Brussels / 3 & 4 February 2018

schedule

Drive your NAND within Linux

Forget the word "nightmare"


NAND flash chips are almost everywhere, sometimes hidden in eMMCs, sometimes they are just parallel NAND chips under the orders of your favorite NAND controller. Each NAND vendor follows its own rules. Each SoC vendor creates his preferred abstraction for interacting with these chips.

Handling all of that requires some abstraction, and guess what? That is currently being enhanced in Linux, and that is what this talk is about!

NAND flash chips are almost everywhere, sometimes hidden in eMMCs, sometimes they are just parallel NAND chips under the orders of your favorite NAND controller.

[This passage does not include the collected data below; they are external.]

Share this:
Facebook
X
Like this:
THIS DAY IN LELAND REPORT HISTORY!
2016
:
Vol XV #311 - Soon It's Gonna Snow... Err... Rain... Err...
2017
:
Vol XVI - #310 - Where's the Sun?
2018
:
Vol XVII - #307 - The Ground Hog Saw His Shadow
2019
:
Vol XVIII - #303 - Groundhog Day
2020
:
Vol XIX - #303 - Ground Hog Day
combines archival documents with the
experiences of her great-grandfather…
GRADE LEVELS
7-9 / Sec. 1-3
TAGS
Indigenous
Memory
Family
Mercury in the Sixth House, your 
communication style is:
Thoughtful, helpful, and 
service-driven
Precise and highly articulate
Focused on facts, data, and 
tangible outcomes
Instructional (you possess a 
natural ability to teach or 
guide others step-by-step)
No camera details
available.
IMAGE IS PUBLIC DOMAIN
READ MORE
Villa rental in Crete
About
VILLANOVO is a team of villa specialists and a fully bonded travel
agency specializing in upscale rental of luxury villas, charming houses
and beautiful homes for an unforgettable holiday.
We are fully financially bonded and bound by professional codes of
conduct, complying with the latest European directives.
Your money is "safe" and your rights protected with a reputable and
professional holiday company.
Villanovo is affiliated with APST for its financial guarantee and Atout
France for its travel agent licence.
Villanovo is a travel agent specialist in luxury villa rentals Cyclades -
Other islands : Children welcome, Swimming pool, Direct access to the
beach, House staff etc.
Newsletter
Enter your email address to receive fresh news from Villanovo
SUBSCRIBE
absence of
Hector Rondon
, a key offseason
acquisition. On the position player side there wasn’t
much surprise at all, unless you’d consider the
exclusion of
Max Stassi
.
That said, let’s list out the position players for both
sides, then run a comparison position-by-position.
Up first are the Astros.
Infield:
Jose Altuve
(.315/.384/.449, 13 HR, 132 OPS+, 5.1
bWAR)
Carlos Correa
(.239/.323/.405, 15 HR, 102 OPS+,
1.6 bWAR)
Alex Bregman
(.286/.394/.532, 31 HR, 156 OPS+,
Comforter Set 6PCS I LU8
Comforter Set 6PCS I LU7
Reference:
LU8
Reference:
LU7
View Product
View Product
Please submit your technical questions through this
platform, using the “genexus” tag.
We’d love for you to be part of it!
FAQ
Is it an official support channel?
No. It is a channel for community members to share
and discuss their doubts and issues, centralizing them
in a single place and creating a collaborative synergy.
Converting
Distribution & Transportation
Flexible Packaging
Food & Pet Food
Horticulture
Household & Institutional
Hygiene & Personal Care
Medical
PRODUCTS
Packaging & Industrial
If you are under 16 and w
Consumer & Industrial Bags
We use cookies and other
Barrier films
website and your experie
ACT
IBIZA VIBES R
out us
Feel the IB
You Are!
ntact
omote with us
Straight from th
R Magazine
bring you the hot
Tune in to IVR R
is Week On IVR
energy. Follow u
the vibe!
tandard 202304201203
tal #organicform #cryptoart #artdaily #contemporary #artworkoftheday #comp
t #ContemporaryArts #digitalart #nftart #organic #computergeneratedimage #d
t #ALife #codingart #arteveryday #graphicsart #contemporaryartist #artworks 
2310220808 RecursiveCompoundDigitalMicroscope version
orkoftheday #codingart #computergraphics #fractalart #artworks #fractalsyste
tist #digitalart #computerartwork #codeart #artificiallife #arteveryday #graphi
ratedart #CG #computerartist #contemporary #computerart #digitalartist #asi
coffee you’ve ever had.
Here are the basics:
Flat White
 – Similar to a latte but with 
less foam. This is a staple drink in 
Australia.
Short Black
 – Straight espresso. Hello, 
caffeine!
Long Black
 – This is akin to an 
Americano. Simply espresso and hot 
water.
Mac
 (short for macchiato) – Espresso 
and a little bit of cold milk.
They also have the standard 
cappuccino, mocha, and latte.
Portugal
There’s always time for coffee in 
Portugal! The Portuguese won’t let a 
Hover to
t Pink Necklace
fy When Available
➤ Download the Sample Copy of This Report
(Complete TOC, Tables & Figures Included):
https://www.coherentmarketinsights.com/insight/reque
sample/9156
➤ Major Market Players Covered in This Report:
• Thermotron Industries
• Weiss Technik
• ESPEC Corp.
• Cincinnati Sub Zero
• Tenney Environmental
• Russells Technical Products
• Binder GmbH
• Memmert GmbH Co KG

Each NAND vendor follow its own rules. Each SoC vendor creates his preferred abstraction for interacting with these chips.

Handling all of that requires some abstraction, and guess what? That is currently being enhanced in Linux! A new interface, called "exec_op" is showing up. It has been designed to match the most diverse situations. It should ease the support of advanced controllers as well as the implementation of vendor-specific NAND flash features.

This talk will start with some basics about NAND memories, especially their weaknesses and how we get rid of them. It will also show how the interaction between NAND chips and NAND controllers has been standardized over the years and how it is planned to drive NAND controllers within Linux, through the abstraction of the MTD layer (Mass Technology Device) and the NAND framework.